#### Excerpt to read
----------
Purpose : Albinism refers to a group of genetically heterogeneous disorders, typically characterized by a lack of melanin in the eyes, skin, or hair of affected individuals. In addition, patients present ocular abnormalities such as nystagmus, foveal hypoplasia, and chiasmal misrouting, resulting in visual impairment. We recently proposed a retinal pigmentation pathway describing how specific melanosomal impairments cause different forms of albinism. To model this in vitro, we compared retinal organoids of albinism patients and controls to observe potential differences between developing retinal ganglion cells (RGCs) and retinal pigmented epithelium (RPE).

Methods : Retinal organoids were generated from human OCA1 and FHONDA patient-derived iPSCs and controls. Briefly, stem cell clumps were embedded in Matrigel drops to develop into embryoid bodies for 4 days, before being plated as neurospheres. After 14 days in culture, neurospheres were scraped and cultured in a floating environment to develop into retinal organoids. Samples were taken at day 25, day 44 and day 63, and analysed through RT-PCR and immunohistochemistry (IHC).

Results : Retinal organoids from control cells showed normal pigmented RPE areas with tight cobblestone structures. FHONDA patient-derived organoids also showed pigmented RPE, as expected. In contrast, OCA1 patient-derived organoids showed cobblestone RPE areas devoid of pigment. A range of ipsilateral and contralateral retinal ganglion cell markers, RPE markers, and disease-causing genes, including ZIC2, ISL2, MITF, BEST1, TYR and SLC38A8 were analysed through RT-PCR. Over time, the expression of a number of key genes involved in either albinism subtype differed when compared to the control. This could also be observed using IHC analysis.

Conclusions : We developed a new stem cell-derived retinal organoid model to study different albinism subtypes, and observed notable differences between both subtypes and the control organoids which reflect the in vivo situation. This can be used to further model human albinism and its effect on the development of different RGC subtypes and axonal guidance.

This abstract was presented at the 2024 ARVO Annual Meeting, held in Seattle, WA, May 5-9, 2024.
----------
#### Tasks for this exercise
A. List every gene the retinal organoid abstract names as analysed through RT-PCR.
B. Based on the retinal organoid abstract, answer yes or no to each statement and quote the words of the abstract that decide it. (i) Samples were taken on three different days. (ii) The FHONDA patient-derived organoids had RPE without pigment. (iii) The embryoid bodies developed for a week before being plated.
C. From the retinal organoid abstract, return the passage between "Methods : Retinal" and "and immunohistochemistry (IHC).", inclusive.

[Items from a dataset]
----------
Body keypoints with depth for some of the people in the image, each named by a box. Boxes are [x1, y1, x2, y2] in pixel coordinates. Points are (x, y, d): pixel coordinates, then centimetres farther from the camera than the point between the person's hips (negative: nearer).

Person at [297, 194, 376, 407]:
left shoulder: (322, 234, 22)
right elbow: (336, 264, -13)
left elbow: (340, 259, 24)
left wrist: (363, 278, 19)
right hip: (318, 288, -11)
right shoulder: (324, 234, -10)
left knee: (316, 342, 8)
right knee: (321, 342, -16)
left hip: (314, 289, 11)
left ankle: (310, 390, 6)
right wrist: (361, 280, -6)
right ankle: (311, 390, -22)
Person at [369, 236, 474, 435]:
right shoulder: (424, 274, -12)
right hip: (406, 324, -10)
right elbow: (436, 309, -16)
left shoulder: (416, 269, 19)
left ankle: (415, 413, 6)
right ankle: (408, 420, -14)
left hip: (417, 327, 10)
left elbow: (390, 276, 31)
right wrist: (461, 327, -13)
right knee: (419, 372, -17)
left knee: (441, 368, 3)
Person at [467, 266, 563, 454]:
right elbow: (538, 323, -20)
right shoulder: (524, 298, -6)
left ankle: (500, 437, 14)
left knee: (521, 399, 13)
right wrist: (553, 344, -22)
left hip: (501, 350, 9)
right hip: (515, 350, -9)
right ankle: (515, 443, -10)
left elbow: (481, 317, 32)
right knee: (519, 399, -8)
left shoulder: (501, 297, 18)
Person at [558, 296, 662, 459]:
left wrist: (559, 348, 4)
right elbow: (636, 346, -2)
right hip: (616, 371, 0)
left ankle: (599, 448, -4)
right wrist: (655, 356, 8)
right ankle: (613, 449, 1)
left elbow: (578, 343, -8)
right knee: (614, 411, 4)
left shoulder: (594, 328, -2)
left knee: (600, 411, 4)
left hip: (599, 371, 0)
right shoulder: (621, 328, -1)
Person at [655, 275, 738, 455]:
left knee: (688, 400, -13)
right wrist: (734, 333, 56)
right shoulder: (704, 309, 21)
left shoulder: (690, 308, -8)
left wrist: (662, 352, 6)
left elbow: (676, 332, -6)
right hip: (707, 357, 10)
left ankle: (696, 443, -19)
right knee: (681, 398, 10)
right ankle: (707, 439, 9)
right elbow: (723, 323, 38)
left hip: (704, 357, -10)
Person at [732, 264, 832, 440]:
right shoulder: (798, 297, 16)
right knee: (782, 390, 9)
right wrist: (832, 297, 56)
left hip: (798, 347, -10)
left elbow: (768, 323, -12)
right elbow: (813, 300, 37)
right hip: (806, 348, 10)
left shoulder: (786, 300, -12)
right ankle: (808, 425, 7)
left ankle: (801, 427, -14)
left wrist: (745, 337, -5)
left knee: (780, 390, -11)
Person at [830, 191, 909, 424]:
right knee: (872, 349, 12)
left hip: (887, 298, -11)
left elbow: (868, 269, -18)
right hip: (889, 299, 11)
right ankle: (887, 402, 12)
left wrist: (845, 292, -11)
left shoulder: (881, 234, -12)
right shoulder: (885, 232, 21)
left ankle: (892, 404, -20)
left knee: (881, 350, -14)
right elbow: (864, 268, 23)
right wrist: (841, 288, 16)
----------
#### List of answers
A. ZIC2, ISL2, MITF, BEST1, TYR, SLC38A8

B.
(i) Yes: "Samples were taken at day 25, day 44 and day 63"
(ii) No: "FHONDA patient-derived organoids also showed pigmented RPE, as expected."
(iii) No: "to develop into embryoid bodies for 4 days, before being plated as neurospheres"

C.
Methods : Retinal organoids were generated from human OCA1 and FHONDA patient-derived iPSCs and controls. Briefly, stem cell clumps were embedded in Matrigel drops to develop into embryoid bodies for 4 days, before being plated as neurospheres. After 14 days in culture, neurospheres were scraped and cultured in a floating environment to develop into retinal organoids. Samples were taken at day 25, day 44 and day 63, and analysed through RT-PCR and immunohistochemistry (IHC).